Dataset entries

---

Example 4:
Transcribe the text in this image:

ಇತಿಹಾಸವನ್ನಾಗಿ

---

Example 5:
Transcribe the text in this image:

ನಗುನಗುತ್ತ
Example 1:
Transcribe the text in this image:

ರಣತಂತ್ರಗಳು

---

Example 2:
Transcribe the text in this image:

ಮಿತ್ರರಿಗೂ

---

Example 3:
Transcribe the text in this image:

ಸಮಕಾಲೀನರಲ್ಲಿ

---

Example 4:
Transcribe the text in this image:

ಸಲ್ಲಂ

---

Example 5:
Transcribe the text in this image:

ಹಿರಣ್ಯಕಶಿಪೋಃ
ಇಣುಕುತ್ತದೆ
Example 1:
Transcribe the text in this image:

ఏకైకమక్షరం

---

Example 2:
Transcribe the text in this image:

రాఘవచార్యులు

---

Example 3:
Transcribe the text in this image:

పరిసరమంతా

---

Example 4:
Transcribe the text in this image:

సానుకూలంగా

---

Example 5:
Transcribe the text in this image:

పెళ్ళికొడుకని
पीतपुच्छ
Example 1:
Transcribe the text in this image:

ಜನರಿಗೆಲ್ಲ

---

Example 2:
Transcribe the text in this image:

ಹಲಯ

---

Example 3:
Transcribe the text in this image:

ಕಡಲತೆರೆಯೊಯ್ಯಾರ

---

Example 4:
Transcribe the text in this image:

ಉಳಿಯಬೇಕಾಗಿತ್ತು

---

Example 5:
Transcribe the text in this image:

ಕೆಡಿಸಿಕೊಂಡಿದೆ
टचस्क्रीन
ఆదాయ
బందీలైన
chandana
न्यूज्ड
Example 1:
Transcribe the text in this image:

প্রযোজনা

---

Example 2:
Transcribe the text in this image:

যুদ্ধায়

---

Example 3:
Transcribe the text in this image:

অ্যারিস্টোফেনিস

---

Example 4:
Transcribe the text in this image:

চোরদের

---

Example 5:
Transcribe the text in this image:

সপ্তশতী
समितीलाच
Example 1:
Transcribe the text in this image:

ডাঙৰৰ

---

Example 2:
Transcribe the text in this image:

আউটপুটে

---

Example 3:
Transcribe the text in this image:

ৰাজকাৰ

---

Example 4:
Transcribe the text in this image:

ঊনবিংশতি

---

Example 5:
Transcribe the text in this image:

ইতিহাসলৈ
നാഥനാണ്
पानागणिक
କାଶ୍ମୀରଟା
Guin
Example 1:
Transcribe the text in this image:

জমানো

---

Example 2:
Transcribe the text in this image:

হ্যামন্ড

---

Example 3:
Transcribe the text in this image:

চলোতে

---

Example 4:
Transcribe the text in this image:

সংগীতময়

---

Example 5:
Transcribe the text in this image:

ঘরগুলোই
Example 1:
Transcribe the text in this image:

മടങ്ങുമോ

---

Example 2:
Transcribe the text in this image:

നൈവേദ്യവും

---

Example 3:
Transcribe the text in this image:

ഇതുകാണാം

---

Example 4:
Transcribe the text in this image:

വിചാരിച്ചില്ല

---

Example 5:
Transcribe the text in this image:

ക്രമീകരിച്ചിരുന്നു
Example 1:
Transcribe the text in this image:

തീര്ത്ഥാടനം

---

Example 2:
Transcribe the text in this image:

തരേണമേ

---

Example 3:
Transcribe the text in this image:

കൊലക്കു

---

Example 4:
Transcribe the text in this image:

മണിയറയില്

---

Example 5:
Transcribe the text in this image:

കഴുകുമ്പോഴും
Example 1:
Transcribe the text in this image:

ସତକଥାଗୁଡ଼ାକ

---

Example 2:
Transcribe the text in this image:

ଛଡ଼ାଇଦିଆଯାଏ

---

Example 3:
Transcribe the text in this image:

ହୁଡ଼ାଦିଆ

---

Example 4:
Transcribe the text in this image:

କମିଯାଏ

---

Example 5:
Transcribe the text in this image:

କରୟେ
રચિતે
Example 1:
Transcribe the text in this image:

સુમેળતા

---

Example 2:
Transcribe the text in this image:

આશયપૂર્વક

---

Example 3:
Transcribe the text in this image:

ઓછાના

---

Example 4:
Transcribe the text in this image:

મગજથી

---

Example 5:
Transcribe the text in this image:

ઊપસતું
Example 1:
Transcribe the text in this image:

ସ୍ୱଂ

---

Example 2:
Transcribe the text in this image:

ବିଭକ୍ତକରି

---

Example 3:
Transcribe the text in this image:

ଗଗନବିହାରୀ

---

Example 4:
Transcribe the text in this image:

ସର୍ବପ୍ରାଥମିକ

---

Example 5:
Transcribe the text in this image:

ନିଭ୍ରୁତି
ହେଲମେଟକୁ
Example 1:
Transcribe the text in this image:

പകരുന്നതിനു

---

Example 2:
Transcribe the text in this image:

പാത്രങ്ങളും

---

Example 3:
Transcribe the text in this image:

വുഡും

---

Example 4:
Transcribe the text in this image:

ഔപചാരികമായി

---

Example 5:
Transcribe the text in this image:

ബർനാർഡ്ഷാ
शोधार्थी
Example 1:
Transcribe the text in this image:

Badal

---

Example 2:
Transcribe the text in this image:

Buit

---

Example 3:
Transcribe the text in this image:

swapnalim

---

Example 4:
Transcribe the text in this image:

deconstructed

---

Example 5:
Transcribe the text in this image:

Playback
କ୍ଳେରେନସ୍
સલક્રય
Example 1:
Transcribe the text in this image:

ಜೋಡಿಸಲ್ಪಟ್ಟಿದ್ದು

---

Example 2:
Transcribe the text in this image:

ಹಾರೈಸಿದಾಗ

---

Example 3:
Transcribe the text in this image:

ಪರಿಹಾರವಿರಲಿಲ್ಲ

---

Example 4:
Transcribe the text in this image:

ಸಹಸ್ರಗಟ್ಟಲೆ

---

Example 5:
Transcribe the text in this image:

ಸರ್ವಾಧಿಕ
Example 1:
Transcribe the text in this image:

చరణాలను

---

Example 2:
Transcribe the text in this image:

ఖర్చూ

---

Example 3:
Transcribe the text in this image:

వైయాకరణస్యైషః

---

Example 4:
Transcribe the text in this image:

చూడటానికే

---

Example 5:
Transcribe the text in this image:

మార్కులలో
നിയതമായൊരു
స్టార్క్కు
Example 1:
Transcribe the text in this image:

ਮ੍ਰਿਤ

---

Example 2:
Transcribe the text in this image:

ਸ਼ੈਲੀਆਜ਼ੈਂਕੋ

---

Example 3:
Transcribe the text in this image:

— Work to be completed —
Start at the top line of the records and retype them all exactly.

— Written response —
---

Example 4:
Transcribe the text in this image:

ಇತಿಹಾಸವನ್ನಾಗಿ

---

Example 5:
Transcribe the text in this image:

ನಗುನಗುತ್ತ
Example 1:
Transcribe the text in this image:

ರಣತಂತ್ರಗಳು

---

Example 2:
Transcribe the text in this image:

ಮಿತ್ರರಿಗೂ

---

Example 3:
Transcribe the text in this image:

ಸಮಕಾಲೀನರಲ್ಲಿ

---

Example 4:
Transcribe the text in this image:

ಸಲ್ಲಂ

---

Example 5:
Transcribe the text in this image:

ಹಿರಣ್ಯಕಶಿಪೋಃ
ಇಣುಕುತ್ತದೆ
Example 1:
Transcribe the text in this image:

ఏకైకమక్షరం

---

Example 2:
Transcribe the text in this image:

రాఘవచార్యులు

---

Example 3:
Transcribe the text in this image:

పరిసరమంతా

---

Example 4:
Transcribe the text in this image:

సానుకూలంగా

---

Example 5:
Transcribe the text in this image:

పెళ్ళికొడుకని
पीतपुच्छ
Example 1:
Transcribe the text in this image:

ಜನರಿಗೆಲ್ಲ

---

Example 2:
Transcribe the text in this image:

ಹಲಯ

---

Example 3:
Transcribe the text in this image:

ಕಡಲತೆರೆಯೊಯ್ಯಾರ

---

Example 4:
Transcribe the text in this image:

ಉಳಿಯಬೇಕಾಗಿತ್ತು

---

Example 5:
Transcribe the text in this image:

ಕೆಡಿಸಿಕೊಂಡಿದೆ
टचस्क्रीन
ఆదాయ
బందీలైన
chandana
न्यूज्ड
Example 1:
Transcribe the text in this image:

প্রযোজনা

---

Example 2:
Transcribe the text in this image:

যুদ্ধায়

---

Example 3:
Transcribe the text in this image:

অ্যারিস্টোফেনিস

---

Example 4:
Transcribe the text in this image:

চোরদের

---

Example 5:
Transcribe the text in this image:

সপ্তশতী
समितीलाच
Example 1:
Transcribe the text in this image:

ডাঙৰৰ

---

Example 2:
Transcribe the text in this image:

আউটপুটে

---

Example 3:
Transcribe the text in this image:

ৰাজকাৰ

---

Example 4:
Transcribe the text in this image:

ঊনবিংশতি

---

Example 5:
Transcribe the text in this image:

ইতিহাসলৈ
നാഥനാണ്
पानागणिक
କାଶ୍ମୀରଟା
Guin
Example 1:
Transcribe the text in this image:

জমানো

---

Example 2:
Transcribe the text in this image:

হ্যামন্ড

---

Example 3:
Transcribe the text in this image:

চলোতে

---

Example 4:
Transcribe the text in this image:

সংগীতময়

---

Example 5:
Transcribe the text in this image:

ঘরগুলোই
Example 1:
Transcribe the text in this image:

മടങ്ങുമോ

---

Example 2:
Transcribe the text in this image:

നൈവേദ്യവും

---

Example 3:
Transcribe the text in this image:

ഇതുകാണാം

---

Example 4:
Transcribe the text in this image:

വിചാരിച്ചില്ല

---

Example 5:
Transcribe the text in this image:

ക്രമീകരിച്ചിരുന്നു
Example 1:
Transcribe the text in this image:

തീര്ത്ഥാടനം

---

Example 2:
Transcribe the text in this image:

തരേണമേ

---

Example 3:
Transcribe the text in this image:

കൊലക്കു

---

Example 4:
Transcribe the text in this image:

മണിയറയില്

---

Example 5:
Transcribe the text in this image:

കഴുകുമ്പോഴും
Example 1:
Transcribe the text in this image:

ସତକଥାଗୁଡ଼ାକ

---

Example 2:
Transcribe the text in this image:

ଛଡ଼ାଇଦିଆଯାଏ

---

Example 3:
Transcribe the text in this image:

ହୁଡ଼ାଦିଆ

---

Example 4:
Transcribe the text in this image:

କମିଯାଏ

---

Example 5:
Transcribe the text in this image:

କରୟେ
રચિતે
Example 1:
Transcribe the text in this image:

સુમેળતા

---

Example 2:
Transcribe the text in this image:

આશયપૂર્વક

---

Example 3:
Transcribe the text in this image:

ઓછાના

---

Example 4:
Transcribe the text in this image:

મગજથી

---

Example 5:
Transcribe the text in this image:

ઊપસતું
Example 1:
Transcribe the text in this image:

ସ୍ୱଂ

---

Example 2:
Transcribe the text in this image:

ବିଭକ୍ତକରି

---

Example 3:
Transcribe the text in this image:

ଗଗନବିହାରୀ

---

Example 4:
Transcribe the text in this image:

ସର୍ବପ୍ରାଥମିକ

---

Example 5:
Transcribe the text in this image:

ନିଭ୍ରୁତି
ହେଲମେଟକୁ
Example 1:
Transcribe the text in this image:

പകരുന്നതിനു

---

Example 2:
Transcribe the text in this image:

പാത്രങ്ങളും

---

Example 3:
Transcribe the text in this image:

വുഡും

---

Example 4:
Transcribe the text in this image:

ഔപചാരികമായി

---

Example 5:
Transcribe the text in this image:

ബർനാർഡ്ഷാ
शोधार्थी
Example 1:
Transcribe the text in this image:

Badal

---

Example 2:
Transcribe the text in this image:

Buit

---

Example 3:
Transcribe the text in this image:

swapnalim

---

Example 4:
Transcribe the text in this image:

deconstructed

---

Example 5:
Transcribe the text in this image:

Playback
କ୍ଳେରେନସ୍
સલક્રય
Example 1:
Transcribe the text in this image:

ಜೋಡಿಸಲ್ಪಟ್ಟಿದ್ದು

---

Example 2:
Transcribe the text in this image:

ಹಾರೈಸಿದಾಗ

---

Example 3:
Transcribe the text in this image:

ಪರಿಹಾರವಿರಲಿಲ್ಲ

---

Example 4:
Transcribe the text in this image:

ಸಹಸ್ರಗಟ್ಟಲೆ

---

Example 5:
Transcribe the text in this image:

ಸರ್ವಾಧಿಕ
Example 1:
Transcribe the text in this image:

చరణాలను

---

Example 2:
Transcribe the text in this image:

ఖర్చూ

---

Example 3:
Transcribe the text in this image:

వైయాకరణస్యైషః

---

Example 4:
Transcribe the text in this image:

చూడటానికే

---

Example 5:
Transcribe the text in this image:

మార్కులలో
നിയതമായൊരു
స్టార్క్కు
Example 1:
Transcribe the text in this image:

ਮ੍ਰਿਤ

---

Example 2:
Transcribe the text in this image:

ਸ਼ੈਲੀਆਜ਼ੈਂਕੋ

---

Example 3:
Transcribe the text in this image:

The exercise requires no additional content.